Suddenly the black silence and the false stars and the cold rang a familiar change in him, as if he had scented an old friendly smell or had of the place a sense of commonality such as long ago—not so very long, he thought, barely two years—he might have taken from a row of plane trees standing sharp against a milky dawn near his father’s house outside Irun, a white mist blanketing a potato field, the powdery
green burst of a myrtle bush, things that have seated themselves so firmly in our hearts, we no longer notice them, but that, when we are brought hard upon them after a lengthy absence, cause a tremor in our souls. Things of home. That, he realized, was the secret call of this darkness, the thing that softened his dread; the knowledge that his birth could no longer be considered to have occurred in Irun. Mystery was now his birthplace, the soil from which he had sprung on his day of judgment and to which he would always hereafter return. This emptiness, this abandoned well with its demons and lights and torments had supplanted the spicy odor of his grandfather’s venison stew, the purring of a favorite cat, the tinkling of his mother’s piano with its ill-tuned high C souring a Schumann waltz. Understanding this harrowed him, yet it also gave him strength, attached him to a mooring that made his fall seem less precipitous and in the end provided him with a ground on which to stand, from which to wield whatever lever he could carpenter against fate.
They were nearing another golden light, one at whose center there capered a scrawny, red-eyed old man with unkempt, shoulder-length gray hair, all rags and fangs and bony, clutching fingers. Beheim, who had lost confidence in the notion that the nature of his mission would assure his safety, devised a plan. He engaged the eyes of the woman in white, floating superimposed upon the black backdrop like an angel of death and desire, her flesh showing sleek and gleaming through the rips in her gown like the skin of a succulent. He beckoned to her with his free hand, inviting her into an embrace. “I’m frightened,” he said. “Let me come close for a moment.” He knew that she would not be afraid of him, certain of her physical superiority, and though she would suspect his actions, she would delight in teasing him with the prospect of hope. He concentrated with all his might on presenting an image of fear and entreaty.
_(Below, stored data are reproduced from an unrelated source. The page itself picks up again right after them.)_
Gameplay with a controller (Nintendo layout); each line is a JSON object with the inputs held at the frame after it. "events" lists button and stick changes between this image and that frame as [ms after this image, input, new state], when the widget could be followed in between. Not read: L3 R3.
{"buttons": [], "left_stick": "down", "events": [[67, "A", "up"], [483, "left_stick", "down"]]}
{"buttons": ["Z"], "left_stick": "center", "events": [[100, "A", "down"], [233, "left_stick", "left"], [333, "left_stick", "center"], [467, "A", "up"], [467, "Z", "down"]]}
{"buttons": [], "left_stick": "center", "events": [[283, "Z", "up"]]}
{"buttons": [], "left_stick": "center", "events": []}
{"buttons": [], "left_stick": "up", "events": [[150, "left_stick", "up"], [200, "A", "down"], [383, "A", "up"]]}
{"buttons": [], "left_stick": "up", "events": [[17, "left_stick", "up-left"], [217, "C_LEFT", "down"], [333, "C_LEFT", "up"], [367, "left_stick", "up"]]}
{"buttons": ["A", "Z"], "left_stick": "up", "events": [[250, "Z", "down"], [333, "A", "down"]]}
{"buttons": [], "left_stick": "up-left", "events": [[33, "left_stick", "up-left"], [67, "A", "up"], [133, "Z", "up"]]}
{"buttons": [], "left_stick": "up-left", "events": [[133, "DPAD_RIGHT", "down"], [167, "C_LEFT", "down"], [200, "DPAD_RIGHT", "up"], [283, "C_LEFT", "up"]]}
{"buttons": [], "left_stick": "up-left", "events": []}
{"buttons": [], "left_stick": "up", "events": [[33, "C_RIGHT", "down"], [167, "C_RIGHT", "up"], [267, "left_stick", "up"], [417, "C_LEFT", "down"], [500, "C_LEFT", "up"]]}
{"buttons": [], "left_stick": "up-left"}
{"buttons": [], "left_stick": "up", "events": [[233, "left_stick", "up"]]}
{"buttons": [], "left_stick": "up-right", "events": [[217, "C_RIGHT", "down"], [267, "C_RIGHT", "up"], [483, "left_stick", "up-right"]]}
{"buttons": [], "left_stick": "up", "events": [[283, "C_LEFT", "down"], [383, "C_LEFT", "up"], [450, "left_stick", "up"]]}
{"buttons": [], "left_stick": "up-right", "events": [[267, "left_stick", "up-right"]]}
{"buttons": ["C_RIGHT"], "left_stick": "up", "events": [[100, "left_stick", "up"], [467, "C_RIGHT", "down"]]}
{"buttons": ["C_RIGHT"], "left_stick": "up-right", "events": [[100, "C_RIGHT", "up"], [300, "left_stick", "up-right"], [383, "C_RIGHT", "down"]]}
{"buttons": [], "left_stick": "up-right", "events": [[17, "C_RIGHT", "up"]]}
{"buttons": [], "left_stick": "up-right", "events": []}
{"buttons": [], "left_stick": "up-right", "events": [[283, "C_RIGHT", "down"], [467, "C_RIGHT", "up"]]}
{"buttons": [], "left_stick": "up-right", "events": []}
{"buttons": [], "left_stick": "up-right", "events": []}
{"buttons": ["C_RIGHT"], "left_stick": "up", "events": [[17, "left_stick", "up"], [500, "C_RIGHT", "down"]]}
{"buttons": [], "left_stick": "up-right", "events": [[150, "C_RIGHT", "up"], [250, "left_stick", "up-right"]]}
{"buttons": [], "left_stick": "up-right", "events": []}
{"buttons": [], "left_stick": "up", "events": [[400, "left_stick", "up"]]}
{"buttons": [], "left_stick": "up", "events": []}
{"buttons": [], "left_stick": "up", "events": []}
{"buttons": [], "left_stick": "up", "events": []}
She let him pull her close, but did not relax her grip. Her hips settled plushly against him. Seen at that intimate distance, her face dissolved into a pale blur dominated by those compelling eyes—to avoid being mesmerized by them, he drew her into a kiss. Her lips tasted of stale blood, and when she probed his mouth with her tongue, it felt thick and clammy and snail-slow, like those mindless things one finds half-alive in a spadeful of turned-up dirt. Yet that soiled kiss claimed far more of his attention than he had wanted, and he had to remind himself to keep watch over her shoulder as they closed on the golden light with its aged sentinel, knowing he would have to time his actions perfectly. Beyond the light, the strip of whiteness strung across the void was lumping up in spots and acquiring the lineaments of a smashed-thin face, a stretched toothy mouth flanked by slit eyes with inflamed rims and notched pupils, like a monster peering out from a corner of flatland that it was busy prying up. Beheim forced his mind back to the woman in white and the old man, but could not stop picturing the white thing taking shape in the distance.